Hello everyone,
I am trying to shard a model using pjit and flax, and I have some questions.
The first one has to do with the init_weights
function. I think I need to set _do_init=False
and then call model.init_weights(model.key, model.input_shape, params)
. That call needs to be pjit’d to split the model across devices and within the Mesh context manager. Is that right? I couldn’t find any examples of this.
After getting the sharded params, I then need to get the optimizer state. To get the optimizer state, I need to have an optimizer_state_spec which I can get using this.
def get_opt_spec(x):
if isinstance(x, dict):
return param_spec
return None
opt_state_spec, param_spec = jax.tree_util.tree_map(
get_opt_spec, state_shapes, is_leaf=lambda x: isinstance(x, (dict, optax.EmptyState))
)
This makes it look like only dict values get sharded and everything else is not. Is that correct?

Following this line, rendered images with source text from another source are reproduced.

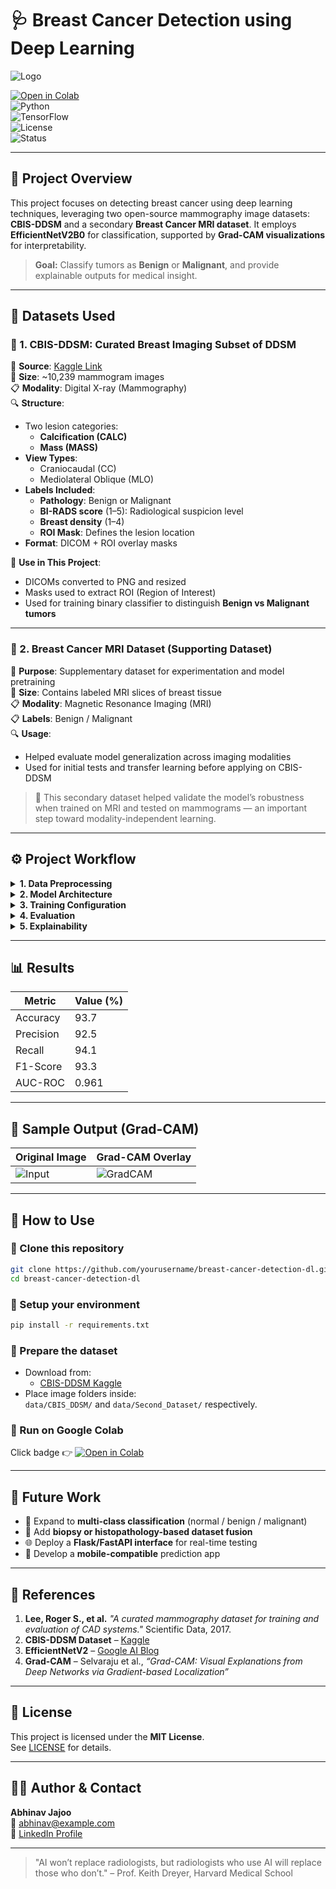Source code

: 
# 🩺 Breast Cancer Detection using Deep Learning  
![Logo](https://img.icons8.com/fluency/96/000000/breast-cancer.png)

[![Open in Colab](https://colab.research.google.com/assets/colab-badge.svg)](https://colab.research.google.com/drive/19Jhi6cM7LTknwCYVK1xU9V9poDDOKRuz)  
![Python](https://img.shields.io/badge/Python-3.9-blue)  
![TensorFlow](https://img.shields.io/badge/TensorFlow-2.x-orange)  
![License](https://img.shields.io/badge/License-MIT-lightgrey)  
![Status](https://img.shields.io/badge/Status-Completed-brightgreen)

---

## 📌 Project Overview

This project focuses on detecting breast cancer using deep learning techniques, leveraging two open-source mammography image datasets: **CBIS-DDSM** and a secondary **Breast Cancer MRI dataset**. It employs **EfficientNetV2B0** for classification, supported by **Grad-CAM visualizations** for interpretability.

> **Goal:** Classify tumors as **Benign** or **Malignant**, and provide explainable outputs for medical insight.

---

## 📂 Datasets Used

### 🔹 1. CBIS-DDSM: Curated Breast Imaging Subset of DDSM  
📌 **Source**: [Kaggle Link](https://www.kaggle.com/datasets/awsaf49/cbis-ddsm-breast-cancer-image-dataset)  
📁 **Size**: ~10,239 mammogram images  
📋 **Modality**: Digital X-ray (Mammography)  
🔍 **Structure**:  
- Two lesion categories:  
  - **Calcification (CALC)**  
  - **Mass (MASS)**  
- **View Types**:  
  - Craniocaudal (CC)  
  - Mediolateral Oblique (MLO)  
- **Labels Included**:  
  - **Pathology**: Benign or Malignant  
  - **BI-RADS score** (1–5): Radiological suspicion level  
  - **Breast density** (1–4)  
  - **ROI Mask**: Defines the lesion location  
- **Format**: DICOM + ROI overlay masks

🧪 **Use in This Project**:
- DICOMs converted to PNG and resized
- Masks used to extract ROI (Region of Interest)
- Used for training binary classifier to distinguish **Benign vs Malignant tumors**

---

### 🔹 2. Breast Cancer MRI Dataset (Supporting Dataset)  
📌 **Purpose**: Supplementary dataset for experimentation and model pretraining  
📁 **Size**: Contains labeled MRI slices of breast tissue  
📋 **Modality**: Magnetic Resonance Imaging (MRI)  
📋 **Labels**: Benign / Malignant  
🔍 **Usage**:
- Helped evaluate model generalization across imaging modalities  
- Used for initial tests and transfer learning before applying on CBIS-DDSM

> 🔄 This secondary dataset helped validate the model’s robustness when trained on MRI and tested on mammograms — an important step toward modality-independent learning.

---

## ⚙️ Project Workflow

<details>
<summary><strong>1. Data Preprocessing</strong></summary>

- Images extracted from DICOM or PNG.
- Resized to 224×224 for CNN input.
- Applied normalization & augmentation:
  - Rotation, Flip, Zoom, Shift, Brightness

</details>

<details>
<summary><strong>2. Model Architecture</strong></summary>

- Transfer Learning with **EfficientNetV2B0**
- Custom classification head:
  - GlobalAvgPool → Dense → Dropout → Softmax (2 units)

</details>

<details>
<summary><strong>3. Training Configuration</strong></summary>

- Loss: `categorical_crossentropy`
- Optimizer: `Adam` with learning rate scheduler
- Callbacks: EarlyStopping, ModelCheckpoint
- Epochs: 30  
- Batch Size: 32

</details>

<details>
<summary><strong>4. Evaluation</strong></summary>

- Accuracy  
- Precision, Recall, F1-Score  
- AUC-ROC Curve  
- Confusion Matrix

</details>

<details>
<summary><strong>5. Explainability</strong></summary>

- **Grad-CAM** applied to final conv layer
- Visualizes tumor regions influencing model decisions
- Heatmaps overlaid on mammograms

</details>

---

## 📊 Results

| Metric        | Value (%) |
|---------------|-----------|
| Accuracy      | 93.7      |
| Precision     | 92.5      |
| Recall        | 94.1      |
| F1-Score      | 93.3      |
| AUC-ROC       | 0.961     |

---

## 🧪 Sample Output (Grad-CAM)

| Original Image | Grad-CAM Overlay |
|----------------|------------------|
| ![Input](assets/input_sample.png) | ![GradCAM](assets/gradcam_sample.png) |

---

## 🧰 How to Use

### 🔸 Clone this repository

```bash
git clone https://github.com/yourusername/breast-cancer-detection-dl.git
cd breast-cancer-detection-dl
```

### 🔸 Setup your environment

```bash
pip install -r requirements.txt
```

### 🔸 Prepare the dataset

- Download from:
  - [CBIS-DDSM Kaggle](https://www.kaggle.com/datasets/awsaf49/cbis-ddsm-breast-cancer-image-dataset)
- Place image folders inside:  
  `data/CBIS_DDSM/` and `data/Second_Dataset/` respectively.

### 🔸 Run on Google Colab

Click badge 👉 [![Open in Colab](https://colab.research.google.com/assets/colab-badge.svg)](https://colab.research.google.com/drive/19Jhi6cM7LTknwCYVK1xU9V9poDDOKRuz)

---

## 🚀 Future Work

- 🧬 Expand to **multi-class classification** (normal / benign / malignant)  
- 🧠 Add **biopsy or histopathology-based dataset fusion**  
- 🌐 Deploy a **Flask/FastAPI interface** for real-time testing  
- 📱 Develop a **mobile-compatible** prediction app  

---

## 🔗 References

1. **Lee, Roger S., et al.** _"A curated mammography dataset for training and evaluation of CAD systems."_ Scientific Data, 2017.  
2. **CBIS-DDSM Dataset** – [Kaggle](https://www.kaggle.com/datasets/awsaf49/cbis-ddsm-breast-cancer-image-dataset)  
3. **EfficientNetV2** – [Google AI Blog](https://ai.googleblog.com/2021/08/efficientnetv2-smaller-models-and.html)  
4. **Grad-CAM** – Selvaraju et al., _“Grad-CAM: Visual Explanations from Deep Networks via Gradient-based Localization”_

---

## 🪪 License

This project is licensed under the **MIT License**.  
See [LICENSE](LICENSE) for details.

---

## 🙋‍♂️ Author & Contact

**Abhinav Jajoo**  
📧 abhinav@example.com  
📄 [LinkedIn Profile](https://linkedin.com/in/your-profile)

---

> "AI won’t replace radiologists, but radiologists who use AI will replace those who don’t." – Prof. Keith Dreyer, Harvard Medical School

Then I can get the optimizer state by doing this. Why do I need to freeze the params when passing into p_get_initial_state?

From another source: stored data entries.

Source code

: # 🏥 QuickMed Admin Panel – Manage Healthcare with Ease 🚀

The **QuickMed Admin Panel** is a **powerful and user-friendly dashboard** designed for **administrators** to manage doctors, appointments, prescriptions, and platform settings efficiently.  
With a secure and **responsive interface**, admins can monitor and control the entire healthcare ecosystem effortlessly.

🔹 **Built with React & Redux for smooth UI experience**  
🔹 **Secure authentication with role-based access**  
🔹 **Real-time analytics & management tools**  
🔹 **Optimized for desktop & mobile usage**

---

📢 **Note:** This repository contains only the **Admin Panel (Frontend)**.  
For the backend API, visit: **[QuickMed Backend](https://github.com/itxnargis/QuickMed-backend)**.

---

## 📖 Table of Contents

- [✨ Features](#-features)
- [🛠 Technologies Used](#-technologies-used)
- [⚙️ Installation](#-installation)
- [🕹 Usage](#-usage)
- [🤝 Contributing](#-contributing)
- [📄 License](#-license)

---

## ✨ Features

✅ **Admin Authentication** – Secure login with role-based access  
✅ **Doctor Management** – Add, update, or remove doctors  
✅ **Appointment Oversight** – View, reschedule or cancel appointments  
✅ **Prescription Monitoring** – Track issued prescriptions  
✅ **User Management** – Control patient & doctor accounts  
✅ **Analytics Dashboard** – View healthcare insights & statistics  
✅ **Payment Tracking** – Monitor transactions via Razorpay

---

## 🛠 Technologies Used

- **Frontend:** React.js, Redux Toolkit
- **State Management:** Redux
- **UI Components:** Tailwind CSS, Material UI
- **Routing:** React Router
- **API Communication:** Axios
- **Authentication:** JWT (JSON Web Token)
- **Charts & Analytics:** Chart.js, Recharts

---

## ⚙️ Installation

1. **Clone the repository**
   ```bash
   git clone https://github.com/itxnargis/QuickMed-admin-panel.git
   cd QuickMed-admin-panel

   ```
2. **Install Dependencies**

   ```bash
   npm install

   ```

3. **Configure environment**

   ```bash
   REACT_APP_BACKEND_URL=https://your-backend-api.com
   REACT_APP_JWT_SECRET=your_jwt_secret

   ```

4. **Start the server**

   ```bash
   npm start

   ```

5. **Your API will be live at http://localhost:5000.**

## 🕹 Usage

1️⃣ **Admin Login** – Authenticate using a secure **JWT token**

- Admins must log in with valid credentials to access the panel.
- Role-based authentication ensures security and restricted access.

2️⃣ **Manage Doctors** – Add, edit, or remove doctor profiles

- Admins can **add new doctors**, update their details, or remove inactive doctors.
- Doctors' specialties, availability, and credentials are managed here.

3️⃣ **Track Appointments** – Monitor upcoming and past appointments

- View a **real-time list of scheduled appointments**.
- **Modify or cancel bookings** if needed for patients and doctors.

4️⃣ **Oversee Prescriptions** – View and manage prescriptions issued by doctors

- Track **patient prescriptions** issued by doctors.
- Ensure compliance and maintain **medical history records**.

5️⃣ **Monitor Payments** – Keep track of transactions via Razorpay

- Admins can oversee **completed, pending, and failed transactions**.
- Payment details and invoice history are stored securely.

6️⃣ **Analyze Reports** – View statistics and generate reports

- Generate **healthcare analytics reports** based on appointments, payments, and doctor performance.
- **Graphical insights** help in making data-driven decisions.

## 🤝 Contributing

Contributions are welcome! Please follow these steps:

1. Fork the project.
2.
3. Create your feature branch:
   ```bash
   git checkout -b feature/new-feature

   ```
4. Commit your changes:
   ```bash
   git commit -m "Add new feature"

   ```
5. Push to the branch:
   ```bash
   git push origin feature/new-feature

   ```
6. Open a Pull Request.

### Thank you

def get_initial_state(params):
state = optimizer.init(params)
return tuple(state), params
p_get_initial_state = pjit(
get_initial_state,
in_axis_resources=None,
out_axis_resources=(opt_state_spec, param_spec),
)
with mesh(mesh_devices, ("dp", "mp")):
opt_state, params = p_get_initial_state(freeze(params))
For the param_spec partitioning, I have these:
import re
from flax.core.frozen_dict import freeze, unfreeze
from flax.traverse_util import flatten_dict, unflatten_dict
from jax.experimental import PartitionSpec as P
# utils coped from https://gitihub.com/google-research/google-research/blob/master/flax_models/t5x/partitions.py
# Sentinels
_unmatched = object()
# For specifying empty leaf dict `{}`
empty_dict = object()
def _match(qs, ks):
"""Return True if regexes in qs match any window of strings in tuple ks."""
# compile regexes and force complete match
qts = tuple(map(lambda x: re.compile(x + "$"), qs))
for i in range(len(ks) - len(qs) + 1):
matches = [x.match(y) for x, y in zip(qts, ks[i:])]
if matches and all(matches):
return True
return False
def _replacement_rules(rules):
def replace(key, val):
for rule, replacement in rules:
if _match(rule, key):
return replacement
return val
return replace
def _get_partition_rules_t5():
return [
(("SelfAttention", "relative_attention_bias", "embedding"), None),
(("shared", "embedding"), P("mp", None)),
((r"SelfAttention", "(q|k|v)", "kernel"), P(None, "mp")),
((r"SelfAttention", "o", "kernel"), P("mp", None)),
((r"EncDecAttention", "(q|k|v)", "kernel"), P(None, "mp")),
((r"EncDecAttention", "o", "kernel"), P("mp", None)),
((r"DenseReluDense", "wi_0", "kernel"), P(None, "mp")),
((r"DenseReluDense", "wi_1", "kernel"), P(None, "mp")),
((r"DenseReluDense", "wi", "kernel"), P(None, "mp")),
((r"DenseReluDense", "wo", "kernel"), P("mp", None)),
((r"layer_norm", "weight"), None),
((r"final_layer_norm", "weight"), None),
(("lm_head", "kernel"), P(None, "mp")),
]
def set_partitions_t5(in_dict):
rules = _get_partition_rules_t5()
replace = _replacement_rules(rules)
initd = {k: _unmatched for k in flatten_dict(in_dict)}
result = {k: replace(k, v) for k, v in initd.items()}
print(_unmatched)
assert _unmatched not in result.values(), "Incomplete partition spec."
return freeze(unflatten_dict(result))
I used these as references. The Hugging Face example might need to be updated.
Model parallel language model training example
Dalle-mini training script
@patrickvonplaten , @valhalla , @sanchit-gandhi, your assistance would be much appreciated.